*** INPUT MATERIAL ***
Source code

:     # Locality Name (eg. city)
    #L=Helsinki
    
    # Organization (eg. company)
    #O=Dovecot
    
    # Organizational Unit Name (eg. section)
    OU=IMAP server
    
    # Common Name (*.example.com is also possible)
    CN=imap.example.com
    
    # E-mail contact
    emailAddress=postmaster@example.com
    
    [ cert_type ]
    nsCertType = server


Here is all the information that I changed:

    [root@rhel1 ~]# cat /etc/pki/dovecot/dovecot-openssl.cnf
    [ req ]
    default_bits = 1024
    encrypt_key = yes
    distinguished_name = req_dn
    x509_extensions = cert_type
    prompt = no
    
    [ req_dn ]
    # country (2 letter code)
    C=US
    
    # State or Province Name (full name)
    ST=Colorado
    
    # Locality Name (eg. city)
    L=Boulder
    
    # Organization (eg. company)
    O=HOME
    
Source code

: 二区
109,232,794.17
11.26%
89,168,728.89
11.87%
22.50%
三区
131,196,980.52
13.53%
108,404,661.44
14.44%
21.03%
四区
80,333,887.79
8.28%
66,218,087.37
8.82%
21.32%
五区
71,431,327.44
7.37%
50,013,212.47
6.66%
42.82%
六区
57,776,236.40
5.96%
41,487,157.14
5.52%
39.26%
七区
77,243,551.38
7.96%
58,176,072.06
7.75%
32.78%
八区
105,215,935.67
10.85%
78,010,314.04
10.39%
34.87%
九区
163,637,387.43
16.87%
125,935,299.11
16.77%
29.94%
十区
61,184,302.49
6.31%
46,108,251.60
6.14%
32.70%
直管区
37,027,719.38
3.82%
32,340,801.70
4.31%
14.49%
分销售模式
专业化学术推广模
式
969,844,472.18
*** End of INPUT MATERIAL ***
* INSTRUCTIONS TO FOLLOW *
Output each line of the listing in which the string "Locality" is found.

* PROBLEM SOLUTION *
:     # Locality Name (eg. city)
    # Locality Name (eg. city)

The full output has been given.